Clever math could enable a high-quality 3-D camera so simple, cheap and power-efficient that it could be incorporated into handheld devices.
When Microsoft’s Kinect — a device that lets Xbox users control games with physical gestures — hit the market, computer scientists immediately began hacking it. A black plastic bar about 11 inches wide with an infrared rangefinder and a camera built in, the Kinect produces a visual map of the scene before it, with information about the distance to individual objects. At MIT alone, researchers have used the Kinect to create a “Minority Report”-style computer interface, a navigation system for miniature robotic helicopters and a holographic-video transmitter, among other things.

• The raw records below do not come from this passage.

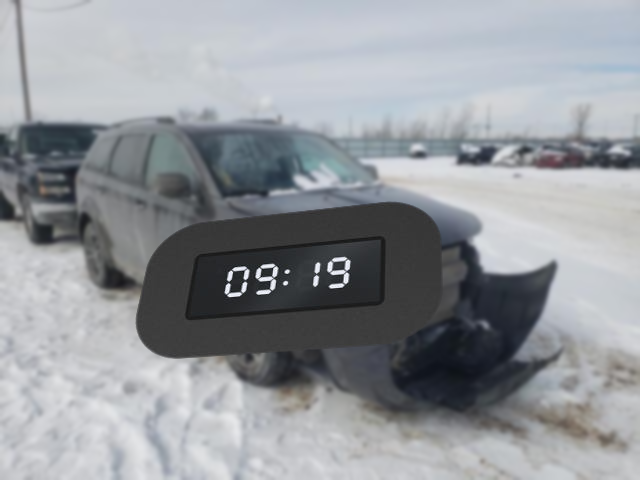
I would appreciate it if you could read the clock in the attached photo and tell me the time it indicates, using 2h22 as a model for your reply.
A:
9h19
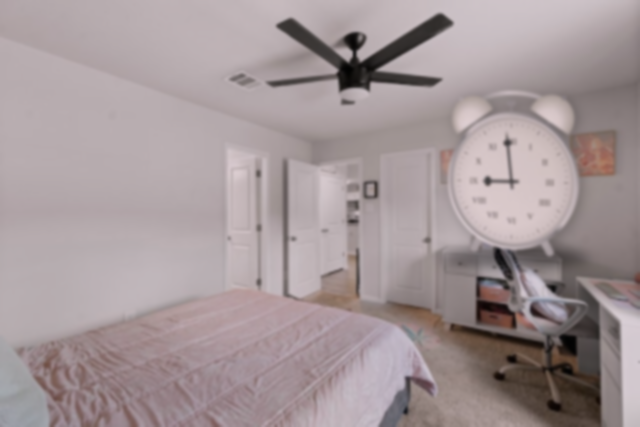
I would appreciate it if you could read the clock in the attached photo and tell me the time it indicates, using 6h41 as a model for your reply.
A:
8h59
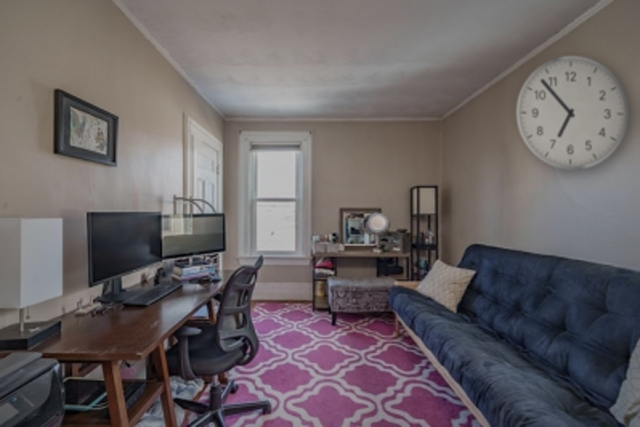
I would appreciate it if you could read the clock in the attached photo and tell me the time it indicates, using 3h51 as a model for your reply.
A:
6h53
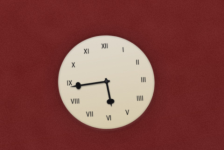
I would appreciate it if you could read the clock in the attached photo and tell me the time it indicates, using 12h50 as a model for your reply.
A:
5h44
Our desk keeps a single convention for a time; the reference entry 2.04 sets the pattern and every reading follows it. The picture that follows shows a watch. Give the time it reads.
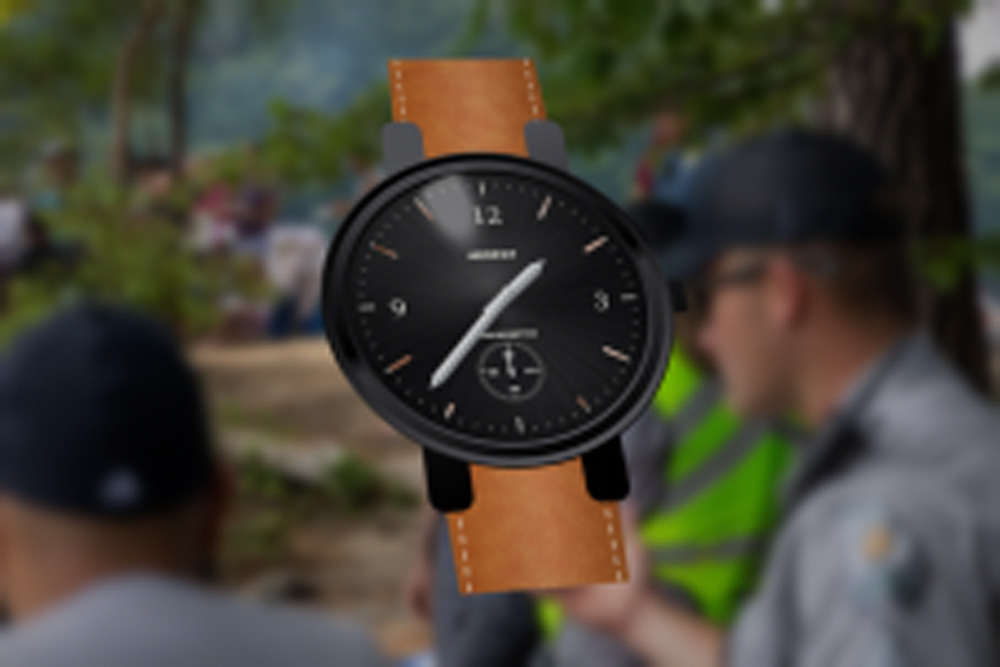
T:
1.37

Now imagine a device that provides more-accurate depth information than the Kinect, has a greater range and works under all lighting conditions — but is so small, cheap and power-efficient that it could be incorporated into a cellphone at very little extra cost. That’s the promise of recent work by Vivek Goyal, the Esther and Harold E. Edgerton Associate Professor of Electrical Engineering, and his group at MIT’s Research Lab of Electronics.
“3-D acquisition has become a really hot topic,” Goyal says. “In consumer electronics, people are very interested in 3-D for immersive communication, but then they’re also interested in 3-D for human-computer interaction.”
Andrea Colaco, a graduate student at MIT’s Media Lab and one of Goyal’s co-authors on a paper that will be presented at the IEEE’s International Conference on Acoustics, Speech, and Signal Processing in March, points out that gestural interfaces make it much easier for multiple people to interact with a computer at once — as in the dance games the Kinect has popularized.
“When you’re talking about a single person and a machine, we’ve sort of optimized the way we do it,” Colaco says. “But when it’s a group, there’s less flexibility.”
Ahmed Kirmani, a graduate student in the Department of Electrical Engineering and Computer Science and another of the paper’s authors, adds, “3-D displays are way ahead in terms of technology as compared to 3-D cameras. You have these very high-resolution 3-D displays that are available that run at real-time frame rates.
“Sensing is always hard,” he says, “and rendering it is easy.”